UTF-16 instead of UTF-8 in URL Descriptor to follow USB conventions (and tooling)

WICG / webusb

Connecting hardware to the web.

https://wicg.github.io/webusb/

Other

1.3k stars 127 forks source link

UTF-16 instead of UTF-8 in URL Descriptor to follow USB conventions (and tooling) #101

Closed riggs closed 6 years ago

riggs commented 6 years ago

As much as it pains me to suggest UTF-16 instead of UTF-8, most USB libraries have tooling for UTF-16 because that's how String descriptors are encoded. Libraries are unlikely to add UTF-8 support just for WebUSB.

Finally, converting between unicode formats is far less of a burden in Javascript than in C. (And 99.9+% of the time no conversion will be necessary because JS uses UCS-2 internally.)

reillyeon commented 6 years ago

The choice to use UTF-8 was made to reduce the amount of device program memory necessary to store URLs, which are typically ASCII strings and therefore encode particularly well in UTF-8.
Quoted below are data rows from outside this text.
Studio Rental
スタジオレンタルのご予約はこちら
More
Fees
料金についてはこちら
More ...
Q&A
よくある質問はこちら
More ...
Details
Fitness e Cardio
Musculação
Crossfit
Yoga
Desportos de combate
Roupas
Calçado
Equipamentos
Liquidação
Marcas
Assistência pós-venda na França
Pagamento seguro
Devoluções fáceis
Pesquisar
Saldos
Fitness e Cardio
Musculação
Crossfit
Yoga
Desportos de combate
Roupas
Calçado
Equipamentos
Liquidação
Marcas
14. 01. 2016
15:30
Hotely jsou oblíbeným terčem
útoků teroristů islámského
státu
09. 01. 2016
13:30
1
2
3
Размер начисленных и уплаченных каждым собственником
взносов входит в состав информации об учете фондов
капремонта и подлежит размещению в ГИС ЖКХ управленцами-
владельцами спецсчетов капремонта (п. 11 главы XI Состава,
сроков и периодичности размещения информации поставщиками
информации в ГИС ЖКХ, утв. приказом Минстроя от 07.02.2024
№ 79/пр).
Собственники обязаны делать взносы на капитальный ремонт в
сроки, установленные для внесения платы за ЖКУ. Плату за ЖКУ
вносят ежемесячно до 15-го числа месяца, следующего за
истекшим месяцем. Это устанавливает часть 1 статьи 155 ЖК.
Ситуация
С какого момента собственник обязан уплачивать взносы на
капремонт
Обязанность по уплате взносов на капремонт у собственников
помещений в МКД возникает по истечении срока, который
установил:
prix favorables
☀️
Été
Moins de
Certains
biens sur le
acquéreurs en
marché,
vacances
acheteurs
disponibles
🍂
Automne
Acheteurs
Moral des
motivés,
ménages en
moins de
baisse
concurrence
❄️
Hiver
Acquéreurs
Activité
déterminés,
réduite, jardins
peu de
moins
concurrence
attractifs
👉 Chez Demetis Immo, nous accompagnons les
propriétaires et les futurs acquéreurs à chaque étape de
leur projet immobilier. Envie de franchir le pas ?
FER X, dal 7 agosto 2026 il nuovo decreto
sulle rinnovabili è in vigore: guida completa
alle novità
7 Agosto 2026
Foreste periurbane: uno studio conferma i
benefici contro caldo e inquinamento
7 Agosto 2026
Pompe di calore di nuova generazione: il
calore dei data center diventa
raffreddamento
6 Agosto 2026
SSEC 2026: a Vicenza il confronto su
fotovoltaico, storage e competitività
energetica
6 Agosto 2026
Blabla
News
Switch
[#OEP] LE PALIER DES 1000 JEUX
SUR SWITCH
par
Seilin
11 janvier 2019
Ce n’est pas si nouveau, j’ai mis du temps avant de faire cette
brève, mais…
larsgk commented 6 years ago

@riggs - could you maybe mention some of those libs/tools? - I'm working on a post on how to get WebUSB into existing hardware (tips'n'tricks) for the industry.

riggs commented 6 years ago

It honestly turned out to be far less of an issue than I thought it would be. I had forgotten C has utf8 literals (my background is python & JS), so the conversion and size calculations (sizeof(URL) - 1) are trivial.

I converted an existing LUFA-based codebase, and I have a PR open here with my approach & changes.